Today is my last first day of being a school parent. Yes, I have two older college students but being a college parent is not the same as being the parent of a child still at home. Since my oldest child’s entry into kindergarten, I have sent at least one child off to school for the first day of classes. It began with walking our oldest child with younger siblings in tow to the kindergarten bus stop, then walking all three of my children to our neighborhood elementary school, to occasional runs to middle school bus stops, and finally, carpools and drives to their private high school. As I sat in line at the school entrance today, I felt like a visitor to a familiar yet strange land.
I have been driving to this school for the past seven years. It should feel like second nature and in some ways it does but knowing that this year is my last as a school parent made it feel different. I thought back to my first year as a parent there and how new and exciting it was. It was my family’s first experience with private school and uniforms and carpools. Everything was in front of my children and our high school was the center of our lives and schedules. With my youngest, it is the end of our experience here. With two children already in college, our world has expanded. We live in different places now with our own separate schedules.

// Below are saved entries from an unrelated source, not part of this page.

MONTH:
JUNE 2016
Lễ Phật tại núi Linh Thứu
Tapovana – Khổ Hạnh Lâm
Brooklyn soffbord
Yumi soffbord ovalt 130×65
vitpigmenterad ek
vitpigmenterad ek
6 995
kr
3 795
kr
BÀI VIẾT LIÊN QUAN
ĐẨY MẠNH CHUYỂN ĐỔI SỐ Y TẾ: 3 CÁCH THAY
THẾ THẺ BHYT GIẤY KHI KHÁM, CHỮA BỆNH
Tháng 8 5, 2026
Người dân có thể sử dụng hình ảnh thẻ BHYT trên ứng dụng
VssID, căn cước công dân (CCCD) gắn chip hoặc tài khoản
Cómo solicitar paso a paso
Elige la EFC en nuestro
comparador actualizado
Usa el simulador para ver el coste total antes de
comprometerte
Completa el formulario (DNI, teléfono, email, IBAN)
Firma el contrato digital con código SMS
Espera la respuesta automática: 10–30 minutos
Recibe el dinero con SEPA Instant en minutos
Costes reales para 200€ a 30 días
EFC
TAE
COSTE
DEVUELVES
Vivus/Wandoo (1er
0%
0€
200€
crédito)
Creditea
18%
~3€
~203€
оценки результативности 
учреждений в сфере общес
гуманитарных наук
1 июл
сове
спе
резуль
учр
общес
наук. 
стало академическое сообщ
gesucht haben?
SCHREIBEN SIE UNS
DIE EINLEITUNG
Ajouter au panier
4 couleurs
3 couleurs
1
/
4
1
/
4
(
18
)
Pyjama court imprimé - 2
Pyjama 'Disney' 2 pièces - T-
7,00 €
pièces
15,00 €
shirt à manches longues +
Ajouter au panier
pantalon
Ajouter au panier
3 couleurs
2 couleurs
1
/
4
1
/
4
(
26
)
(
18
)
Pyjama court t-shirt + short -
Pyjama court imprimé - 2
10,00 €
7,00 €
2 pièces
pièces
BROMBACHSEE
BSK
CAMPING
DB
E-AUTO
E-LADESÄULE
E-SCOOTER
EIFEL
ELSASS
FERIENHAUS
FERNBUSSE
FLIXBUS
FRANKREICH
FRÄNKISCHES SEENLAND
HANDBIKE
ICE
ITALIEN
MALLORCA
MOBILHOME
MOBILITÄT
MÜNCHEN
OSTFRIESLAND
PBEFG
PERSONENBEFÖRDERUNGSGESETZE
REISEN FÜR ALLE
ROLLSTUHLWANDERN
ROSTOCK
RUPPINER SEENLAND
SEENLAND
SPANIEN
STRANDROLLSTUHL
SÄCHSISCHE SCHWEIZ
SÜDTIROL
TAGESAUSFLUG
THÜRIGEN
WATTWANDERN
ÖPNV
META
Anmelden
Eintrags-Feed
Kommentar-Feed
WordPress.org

Friends in the thick of raising children have remarked that today is a sad milestone for me but to me it is not. As much as I love my children and have enjoyed being a part of their school community, I look forward to this next stage of life. I will enjoy all the “last firsts” of senior year and I will feel happy and proud to see my younger son walk across the altar at graduation mass in May. Maybe next year at this time, I will feel sentimental about not having to make sure a tired teen is up, uniforms are clean, school supplies are bought, and summer math packets have been completed. Or, maybe not. Maybe I will be smiling at my friends and family members’ photos of their children’s first day back and thinking it is now my own new first day.